Work to be completed: Extract every line in the data below that contains the word "does", treating uppercase and lowercase as different.
*** Data excerpts Section Begins ***
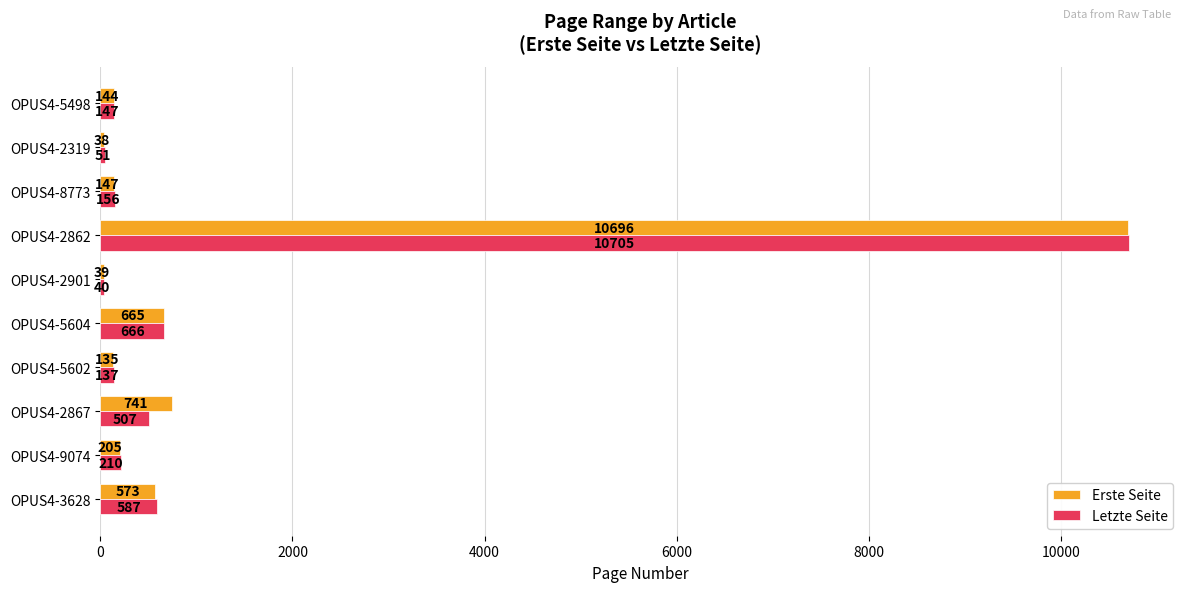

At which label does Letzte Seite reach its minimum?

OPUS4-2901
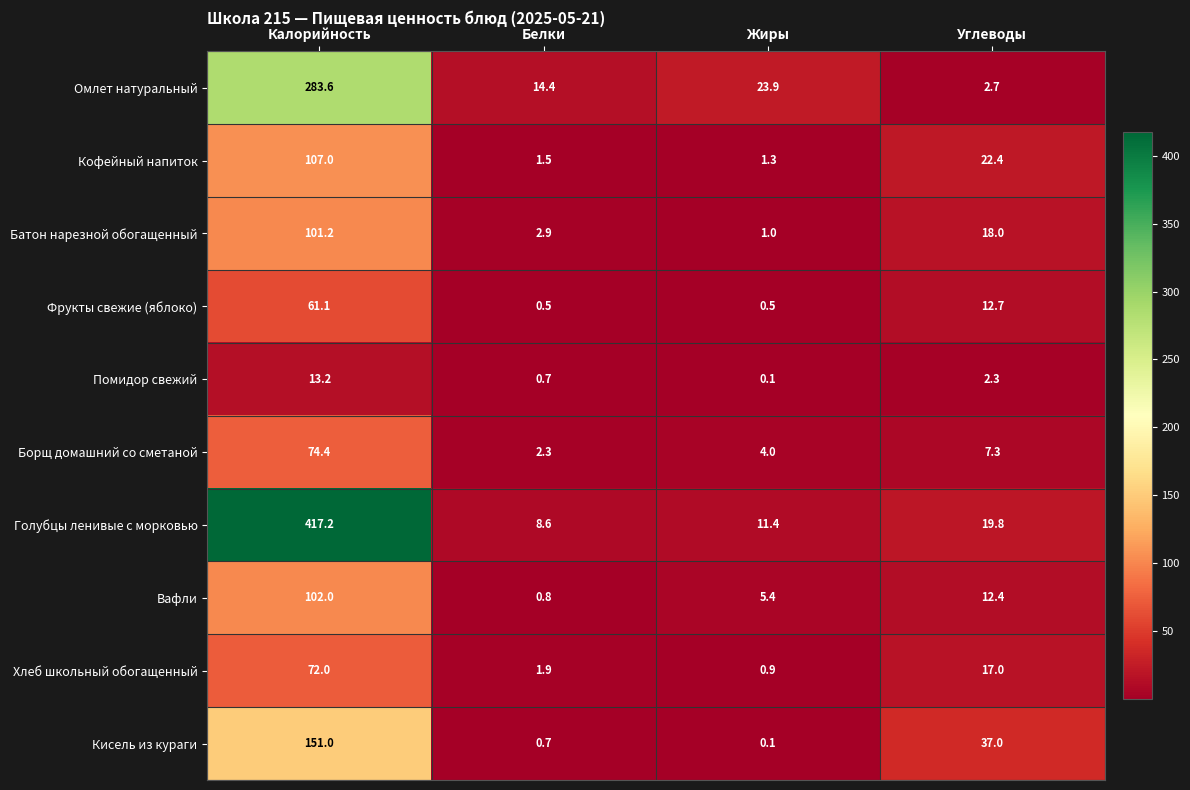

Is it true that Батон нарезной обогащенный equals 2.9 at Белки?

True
*** Data excerpts Section Ends ***
*** Data excerpts Section Begins ***
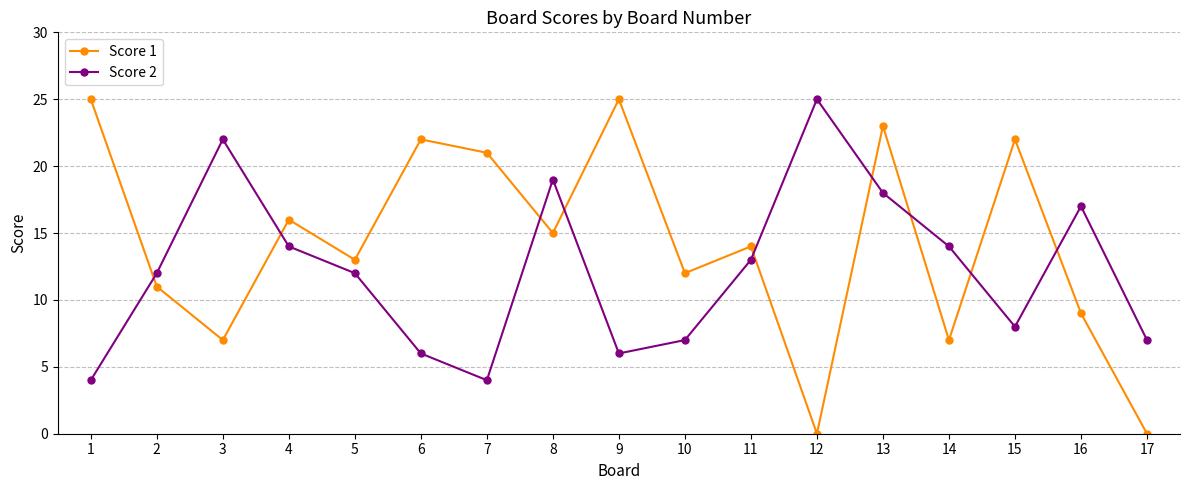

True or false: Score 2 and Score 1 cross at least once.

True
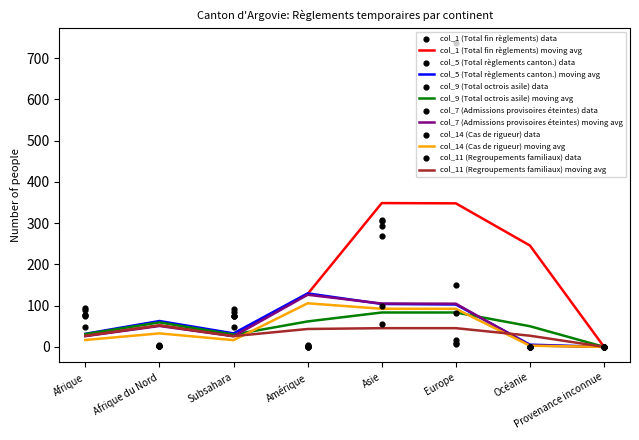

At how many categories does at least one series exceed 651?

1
*** Data excerpts Section Ends ***
Response to this exercise:
At which label does Letzte Seite reach its minimum?
At how many categories does at least one series exceed 651?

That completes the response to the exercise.